37. El polipéptido de la reivindicación 1, en donde el péptido de L2 de HPV comprende una secuencia de aminoácidos que es por lo menos 60% idéntica a la secuencia de aminoácidos de SEQ ID NO: 93 o SEQ ID NO:107 o SEQ ID NO:108 o SEQ ID NO:109 o SEQ ID NO:113 o SEQ ID NO: 114.

38. El polipéptido de la reivindicación 1, en donde el péptido de L2 de HPV comprende una secuencia de aminoácidos que es por lo menos 70% idéntica a la secuencia de aminoácidos de SEQ ID NO: 93 o SEQ ID NO:107 o SEQ ID NO:108 o SEQ ID NO:109 o SEQ ID NO:113 o SEQ ID NO:114.

39. El polipéptido de la reivindicación 1, en donde el péptido de L2 de HPV comprende una secuencia de aminoácidos que es por lo menos 80% idéntica a la secuencia de aminoácidos de SEQ ID NO:93 o SEQ ID NO:107 o SEQ ID NO:108 o SEQ ID NO:109 o SEQ ID NO:113 o SEQ ID NO: 114.

40. El polipéptido de la reivindicación 1, en donde el péptido de L2 de HPV comprende una secuencia de aminoácidos de SEQ ID NO:93 o SEQ ID NO:107 o SEQ ID NO:108 o SEQ ID NO:109 o SEQ ID NO:113 o SEQ ID NO: 114.

41. El polipéptido de la reivindicación 18, que comprende además un péptido de L2 no de HPV.

42. El polipéptido de la reivindicación 41, en donde el péptido de L2 no de HPV es un péptido de L1 de HPV o proteína de L1 de HPV.

43. El polipéptido de la reivindicación 41, en donde el péptido de L2 no de HPV es un epitope de activación de Th, una proteína portadora o un adyuvante.

44. Un paquete que comprende un polipéptido de la reivindicación 1.

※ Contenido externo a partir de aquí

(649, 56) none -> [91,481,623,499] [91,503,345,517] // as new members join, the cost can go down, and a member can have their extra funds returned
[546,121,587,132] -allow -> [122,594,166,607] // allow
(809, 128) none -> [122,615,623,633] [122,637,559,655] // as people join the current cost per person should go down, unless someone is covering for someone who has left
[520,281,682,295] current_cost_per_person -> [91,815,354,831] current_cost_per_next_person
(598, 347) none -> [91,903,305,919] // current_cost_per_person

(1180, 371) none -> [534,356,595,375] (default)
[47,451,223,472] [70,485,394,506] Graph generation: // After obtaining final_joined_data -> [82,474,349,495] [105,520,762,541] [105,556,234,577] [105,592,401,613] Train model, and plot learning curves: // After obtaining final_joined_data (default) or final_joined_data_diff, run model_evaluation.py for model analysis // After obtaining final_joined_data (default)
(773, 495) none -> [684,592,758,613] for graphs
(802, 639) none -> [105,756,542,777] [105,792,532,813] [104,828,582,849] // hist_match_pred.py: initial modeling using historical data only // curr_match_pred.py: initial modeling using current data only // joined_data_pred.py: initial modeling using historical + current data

45. Un ácido nucleico que codifica un polipéptido de la reivindicación 1.

46. Una composición de partículas que comprende un polipéptido de la reivindicación 1.

47. La composición de partículas de la reivindicación 46, en donde la partícula es una partícula viral.

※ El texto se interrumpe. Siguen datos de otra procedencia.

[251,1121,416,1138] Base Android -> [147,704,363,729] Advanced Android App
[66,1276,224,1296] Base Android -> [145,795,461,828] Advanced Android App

48. La partícula de la composición de la reivindicación 46, e donde la partícula es una partícula como virus.

49. La partícula de la composición de la reivindicación 46, en donde la partícula es una cápsida viral.

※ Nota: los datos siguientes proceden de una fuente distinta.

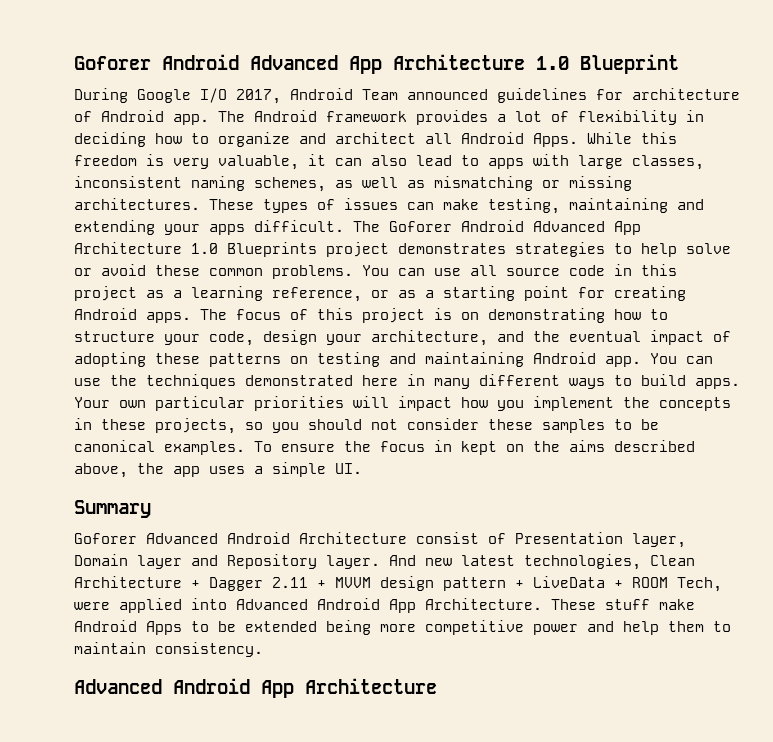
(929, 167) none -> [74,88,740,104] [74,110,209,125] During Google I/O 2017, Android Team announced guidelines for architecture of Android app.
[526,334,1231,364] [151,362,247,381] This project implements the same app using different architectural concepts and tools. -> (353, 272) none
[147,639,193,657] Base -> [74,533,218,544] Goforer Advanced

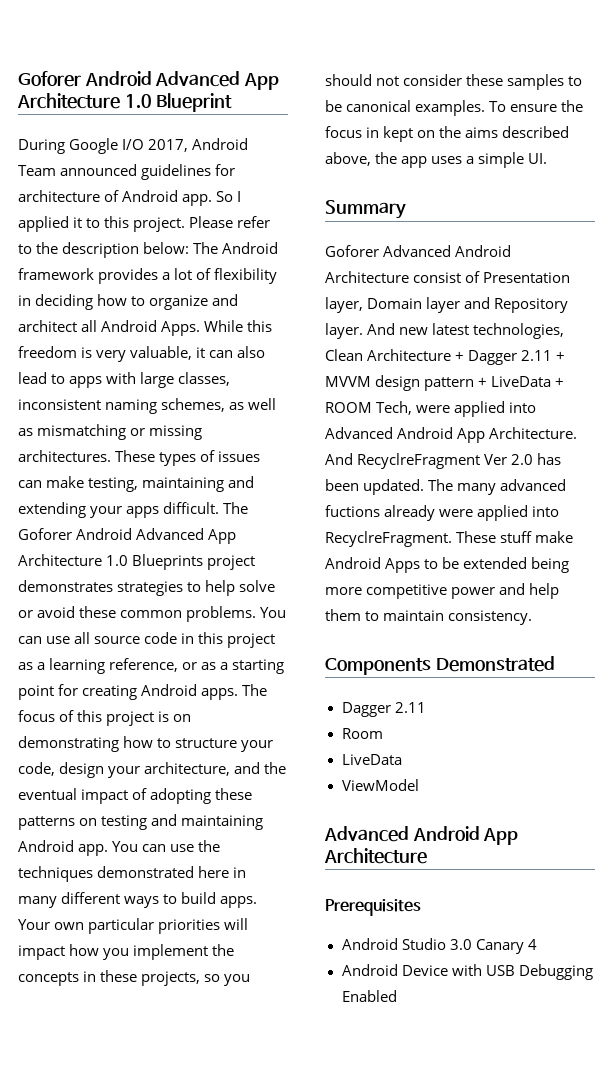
(209, 119) none -> [216,191,242,202] [18,216,271,232] [18,242,190,258] So I applied it to this project. Please refer to the description below:
(542, 604) none -> [325,453,562,469] [325,479,567,495] [325,505,560,521] [325,531,452,547] And RecyclreFragment Ver 2.0 has been updated. The many advanced fuctions already were applied into RecyclreFragment.
[74,678,437,698] Advanced Android App Architecture -> [325,656,555,675] [341,702,426,717] [341,728,383,739] [341,754,402,765] [341,779,419,791] [324,826,519,845] [324,848,427,864] [325,899,421,916] [341,938,537,954] [341,964,593,980] [341,990,397,1002] Components Demonstrated // Dagger 2.11 // Room // LiveData // ViewModel // Advanced Android App Architecture // Prerequisites // Android Studio 3.0 Canary 4 // Android Device with USB Debugging Enabled

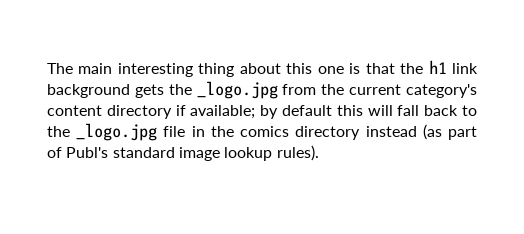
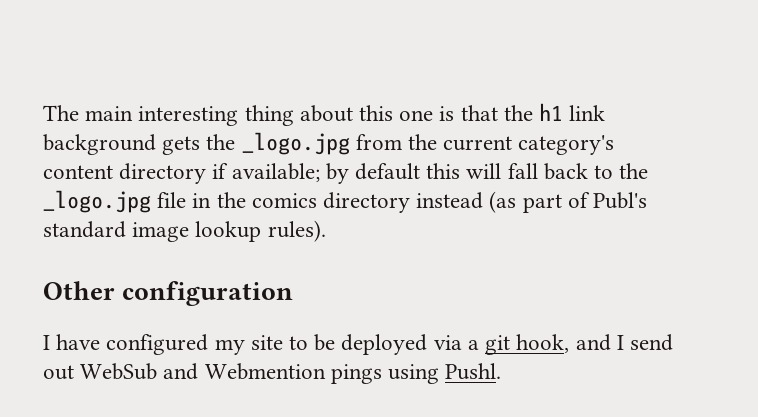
(319, 153) none -> [43,281,294,306] [43,334,673,355] [43,363,502,384] // Other configuration // I have configured my site to be deployed via a git hook, and I send out WebSub and Webmention pings using Pushl.

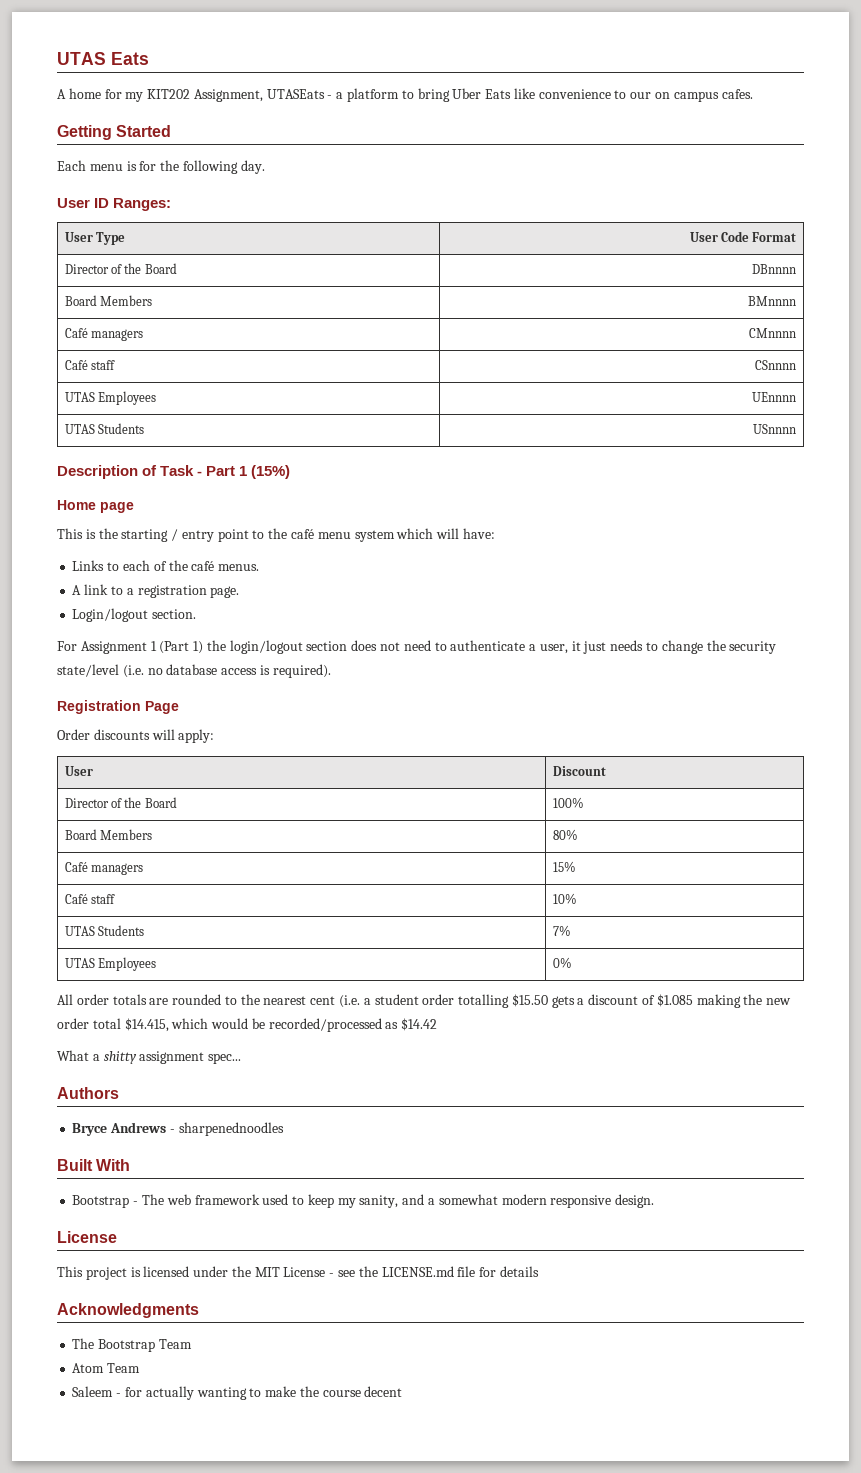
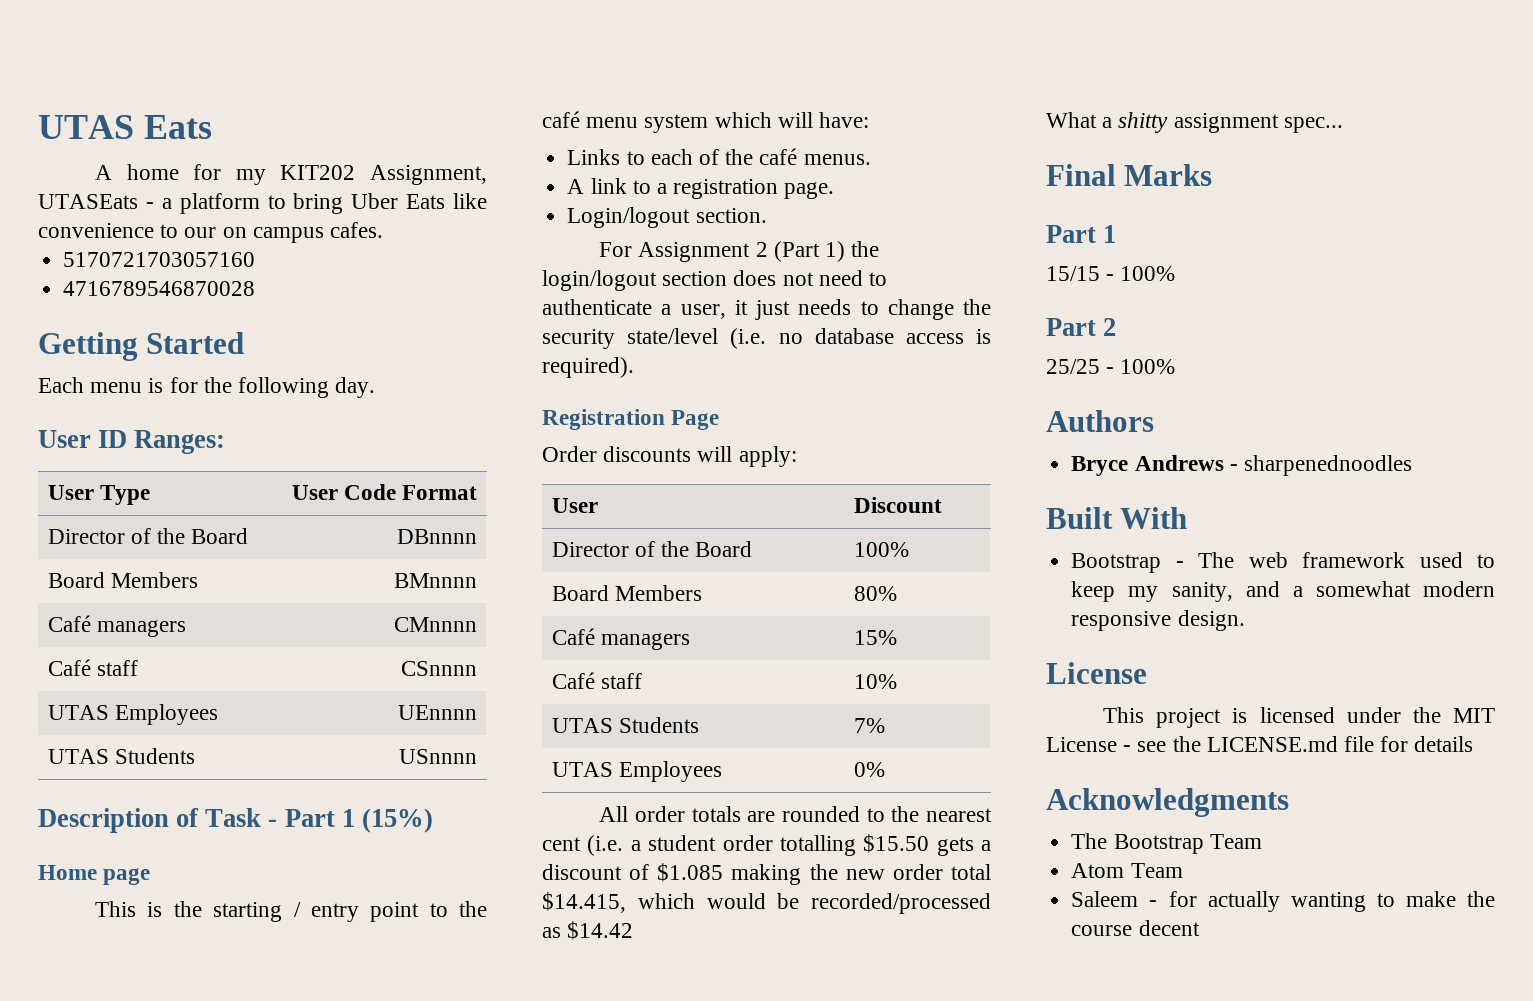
(753, 94) none -> [63,252,256,267] [63,281,256,296] // 5170721703057160 // 4716789546870028
[150,641,157,651] 1 -> [755,242,768,257] 2
(242, 1058) none -> [1046,164,1213,186] [1046,225,1117,243] [1046,266,1176,281] [1046,318,1117,336] [1046,359,1176,374] // Final Marks // Part 1 // 15/15 - 100% // Part 2 // 25/25 - 100%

50. Un método de inducción de una respuesta inmune para un virus de papiloma, que comprende administrar una cantidad efectiva de un polipéptido aislado de la reivindicación 8.

51. El método de la reivindicación 50, en donde la respuesta inmune es una respuesta humoral inmune.

52. Un método para prevenir infección con virus de papiloma, que comprende administrar una cantidad efectiva de un polipéptido de la reivindicación 8.

53. Un paquete de una composición de tipo múltiple de la reivindicación 1.

54. Un paquete que comprende un anticuerpo que aglutina una composición de la reivindicación 1.